▸ **Extracted entries**
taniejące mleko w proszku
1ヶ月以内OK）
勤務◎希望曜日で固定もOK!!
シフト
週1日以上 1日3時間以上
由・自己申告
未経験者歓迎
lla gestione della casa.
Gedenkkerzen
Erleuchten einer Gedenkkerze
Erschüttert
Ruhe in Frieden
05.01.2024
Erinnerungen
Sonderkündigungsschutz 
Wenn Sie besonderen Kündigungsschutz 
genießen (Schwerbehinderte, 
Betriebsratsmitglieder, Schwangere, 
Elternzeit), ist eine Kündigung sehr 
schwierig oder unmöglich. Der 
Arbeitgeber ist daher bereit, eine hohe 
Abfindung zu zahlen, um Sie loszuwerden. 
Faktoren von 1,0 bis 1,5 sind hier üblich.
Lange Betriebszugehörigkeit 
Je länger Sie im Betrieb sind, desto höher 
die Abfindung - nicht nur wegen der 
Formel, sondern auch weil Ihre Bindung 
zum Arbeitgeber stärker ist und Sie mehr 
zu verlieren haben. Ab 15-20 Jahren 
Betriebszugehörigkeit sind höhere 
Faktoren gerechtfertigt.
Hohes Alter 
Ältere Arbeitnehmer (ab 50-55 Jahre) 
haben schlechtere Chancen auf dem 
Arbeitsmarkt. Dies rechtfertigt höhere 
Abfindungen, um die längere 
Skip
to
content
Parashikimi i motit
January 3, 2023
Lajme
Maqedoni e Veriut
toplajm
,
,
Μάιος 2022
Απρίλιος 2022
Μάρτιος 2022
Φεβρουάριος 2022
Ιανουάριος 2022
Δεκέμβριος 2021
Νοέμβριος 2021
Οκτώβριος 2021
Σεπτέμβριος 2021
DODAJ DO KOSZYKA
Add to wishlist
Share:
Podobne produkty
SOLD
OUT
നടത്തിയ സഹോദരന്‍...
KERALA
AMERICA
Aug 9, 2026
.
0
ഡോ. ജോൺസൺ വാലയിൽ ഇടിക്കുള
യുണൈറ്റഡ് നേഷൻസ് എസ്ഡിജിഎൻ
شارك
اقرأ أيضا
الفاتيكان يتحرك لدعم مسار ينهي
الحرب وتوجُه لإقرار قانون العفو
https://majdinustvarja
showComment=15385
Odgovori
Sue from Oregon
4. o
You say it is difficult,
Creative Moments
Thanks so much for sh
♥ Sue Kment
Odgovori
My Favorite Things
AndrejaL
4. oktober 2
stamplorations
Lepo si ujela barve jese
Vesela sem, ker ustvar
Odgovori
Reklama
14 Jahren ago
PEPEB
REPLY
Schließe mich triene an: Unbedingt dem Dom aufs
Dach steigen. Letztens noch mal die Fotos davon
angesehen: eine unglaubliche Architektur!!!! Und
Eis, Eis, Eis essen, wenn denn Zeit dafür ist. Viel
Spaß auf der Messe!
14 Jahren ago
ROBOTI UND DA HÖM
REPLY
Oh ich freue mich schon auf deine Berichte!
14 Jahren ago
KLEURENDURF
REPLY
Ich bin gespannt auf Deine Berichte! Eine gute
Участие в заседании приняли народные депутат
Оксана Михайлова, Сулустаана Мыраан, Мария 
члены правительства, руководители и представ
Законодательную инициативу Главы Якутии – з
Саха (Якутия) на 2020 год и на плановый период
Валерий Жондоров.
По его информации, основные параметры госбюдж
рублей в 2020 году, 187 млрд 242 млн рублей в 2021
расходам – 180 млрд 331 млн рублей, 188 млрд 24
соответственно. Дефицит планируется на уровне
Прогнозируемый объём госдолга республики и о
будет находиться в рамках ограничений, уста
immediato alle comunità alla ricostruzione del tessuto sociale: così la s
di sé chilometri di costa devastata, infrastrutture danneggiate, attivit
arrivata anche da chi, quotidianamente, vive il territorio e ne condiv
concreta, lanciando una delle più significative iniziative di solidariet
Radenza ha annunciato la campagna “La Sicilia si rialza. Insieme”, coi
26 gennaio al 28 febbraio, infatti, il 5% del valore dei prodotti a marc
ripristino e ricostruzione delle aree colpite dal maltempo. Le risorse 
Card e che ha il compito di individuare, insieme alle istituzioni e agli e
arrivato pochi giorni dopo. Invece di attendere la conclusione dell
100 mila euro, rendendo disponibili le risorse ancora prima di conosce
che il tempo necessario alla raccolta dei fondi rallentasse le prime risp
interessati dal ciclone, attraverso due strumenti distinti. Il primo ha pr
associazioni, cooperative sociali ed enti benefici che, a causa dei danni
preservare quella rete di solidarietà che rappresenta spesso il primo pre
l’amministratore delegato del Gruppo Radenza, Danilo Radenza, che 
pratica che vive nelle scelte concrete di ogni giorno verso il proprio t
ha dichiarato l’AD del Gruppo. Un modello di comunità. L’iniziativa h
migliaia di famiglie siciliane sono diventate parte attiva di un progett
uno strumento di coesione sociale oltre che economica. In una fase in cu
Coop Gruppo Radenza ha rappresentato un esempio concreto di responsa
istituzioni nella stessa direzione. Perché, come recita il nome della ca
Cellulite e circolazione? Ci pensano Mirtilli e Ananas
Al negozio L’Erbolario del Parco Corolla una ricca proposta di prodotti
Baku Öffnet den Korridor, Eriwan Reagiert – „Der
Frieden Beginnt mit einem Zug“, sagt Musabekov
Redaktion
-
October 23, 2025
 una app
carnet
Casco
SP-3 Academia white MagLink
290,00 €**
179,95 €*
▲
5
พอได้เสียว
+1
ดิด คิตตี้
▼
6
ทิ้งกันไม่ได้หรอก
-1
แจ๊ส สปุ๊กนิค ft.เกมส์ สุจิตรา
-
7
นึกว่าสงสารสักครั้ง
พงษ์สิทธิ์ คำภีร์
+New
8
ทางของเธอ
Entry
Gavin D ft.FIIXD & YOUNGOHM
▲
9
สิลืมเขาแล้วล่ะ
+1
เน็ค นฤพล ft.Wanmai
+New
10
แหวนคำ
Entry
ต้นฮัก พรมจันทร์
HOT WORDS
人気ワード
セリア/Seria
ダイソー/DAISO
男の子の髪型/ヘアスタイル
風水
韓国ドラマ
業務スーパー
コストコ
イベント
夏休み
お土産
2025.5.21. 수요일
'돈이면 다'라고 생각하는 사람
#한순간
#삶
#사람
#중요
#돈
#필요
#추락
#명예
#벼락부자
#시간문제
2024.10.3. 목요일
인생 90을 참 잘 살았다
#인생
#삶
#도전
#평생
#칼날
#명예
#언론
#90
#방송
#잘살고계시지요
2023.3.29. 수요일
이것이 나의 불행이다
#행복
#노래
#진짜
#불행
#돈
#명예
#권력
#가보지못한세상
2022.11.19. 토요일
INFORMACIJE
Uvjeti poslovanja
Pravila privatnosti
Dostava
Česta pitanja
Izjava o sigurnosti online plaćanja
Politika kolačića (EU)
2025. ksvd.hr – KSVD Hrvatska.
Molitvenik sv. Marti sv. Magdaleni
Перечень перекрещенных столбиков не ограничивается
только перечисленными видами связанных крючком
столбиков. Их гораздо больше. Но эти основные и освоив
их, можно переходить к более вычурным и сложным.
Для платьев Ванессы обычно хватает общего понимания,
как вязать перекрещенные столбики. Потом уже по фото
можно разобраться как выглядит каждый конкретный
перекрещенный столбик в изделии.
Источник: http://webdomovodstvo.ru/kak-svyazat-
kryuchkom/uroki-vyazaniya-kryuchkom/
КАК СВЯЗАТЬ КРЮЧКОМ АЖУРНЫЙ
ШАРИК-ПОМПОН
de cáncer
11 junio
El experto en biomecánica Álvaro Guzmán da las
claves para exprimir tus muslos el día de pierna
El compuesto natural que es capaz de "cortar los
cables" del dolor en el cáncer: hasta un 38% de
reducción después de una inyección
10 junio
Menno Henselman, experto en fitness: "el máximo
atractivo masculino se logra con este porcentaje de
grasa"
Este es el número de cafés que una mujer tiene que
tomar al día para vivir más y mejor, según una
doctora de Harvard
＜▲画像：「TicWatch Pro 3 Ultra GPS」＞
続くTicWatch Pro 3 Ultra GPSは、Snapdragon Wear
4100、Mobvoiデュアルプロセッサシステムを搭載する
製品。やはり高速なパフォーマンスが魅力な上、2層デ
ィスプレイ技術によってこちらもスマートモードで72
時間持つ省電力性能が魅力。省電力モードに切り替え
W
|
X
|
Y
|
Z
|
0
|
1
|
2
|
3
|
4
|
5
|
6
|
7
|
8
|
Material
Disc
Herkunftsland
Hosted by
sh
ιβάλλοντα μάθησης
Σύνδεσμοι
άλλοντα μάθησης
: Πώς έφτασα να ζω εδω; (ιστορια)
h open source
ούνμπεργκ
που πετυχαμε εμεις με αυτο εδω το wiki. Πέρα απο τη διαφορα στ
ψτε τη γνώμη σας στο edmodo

▸ **Your task**
Tell how many lines of the material above contain the word "основные", giving only the number.

▸ **Written answer**
2